Appearing at a House of Representatives hearing, Deputy Treasury Secretary Robert Kimmitt reiterated the government position that the deal was thoroughly vetted. "In contrast to some accounts, this transaction was not rushed through the review process in early February, nor was it casual and cursory," he said.

Michael Jackson, Deputy Secretary in the Department of Homeland Security added that "we had an adequate amount of time, a fully structured and resourced review of this matter."

The officials faced tough questions from lawm akers asking why aspects of the ports deal, and questions about United Arab Emirates policies toward Israel among other issues, did not trigger a more exhaustive initial review.

Republican Congresswoman Deborah Pryce says she is troubled by administration statements about the need to balance security concerns with the need to maintain global trade. "To me, and to many Americans, that statement implied that there are aspects of our nation's security that must be sacrificed at the altar of free trade.
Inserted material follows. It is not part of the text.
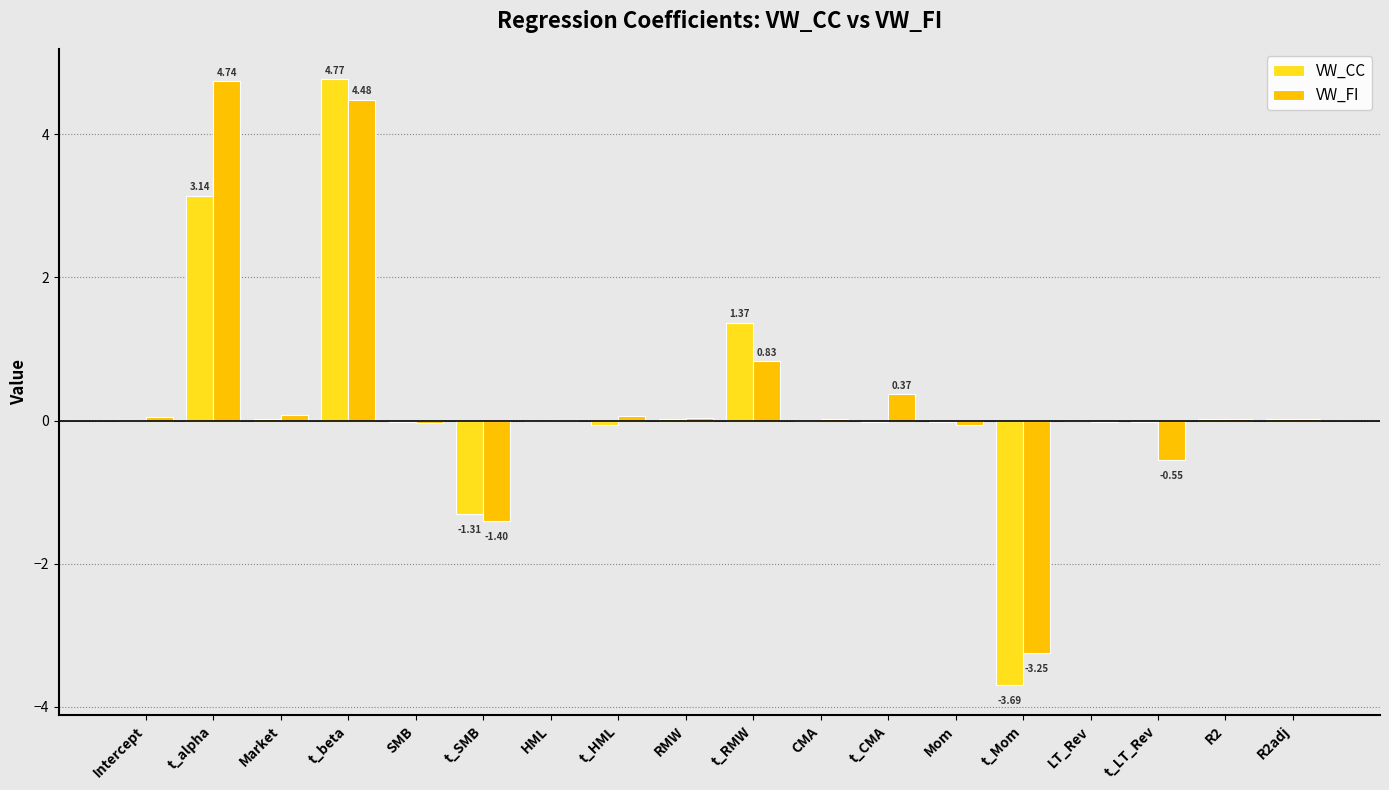

How many groups of bars are there?

18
That is something that I fundamentally reject," he said.

Opposition Democrats are trying to portray the ports issue as another example of what they call secretive Bush administration management and neglect of homeland security concerns.

They devoted a weekly strategy meeting to the ports issue, after which Congressman Ed Markey had these comments. "It is part of a pattern where, whether it be chemical plants, nuclear plants, cargo, airlines, the Bush administration has allowed the industries to decide how much security is provided for the American people rather than having our government decide how much security they need," he said.

Government officials strongly deny such allegations, and insist the ports deal received an intensive review by a special multi-agency committee on foreign investment.

James Glassman, of the American Enterprise Institute, calls the intense reaction to the ports deal out of proportion to the possible risks involved. "Obviously we are all deeply troubled by the national security implications of this transaction, particularly because it was not given the highest level of priority, it was not given the highest level of consideration by the highest levels of leadership in our government," he said.

However, Congressman Peter King, the Republican chairman of the House Homeland Security Committee, expressed skepticism about what he calls changing stories from the administration.

Senate Republicans joined Democrats in urging Congress to scrupulously review the ports deal. "Obviously we are all deeply troubled by the national security implications of this transaction, particularly because it was not given the highest level of priority," said Olympia Snowe, a Maine Republican:

Officials told lawmakers that after the new 45-day review of the Dubai Ports World deal, a report will be sent to Congress.

However, Democrats want the Republican-controlled Congress, as part of an effort to assert oversight powers, to pass legislation placing a hold on the ports management takeover, and formally ordering a 45-day review.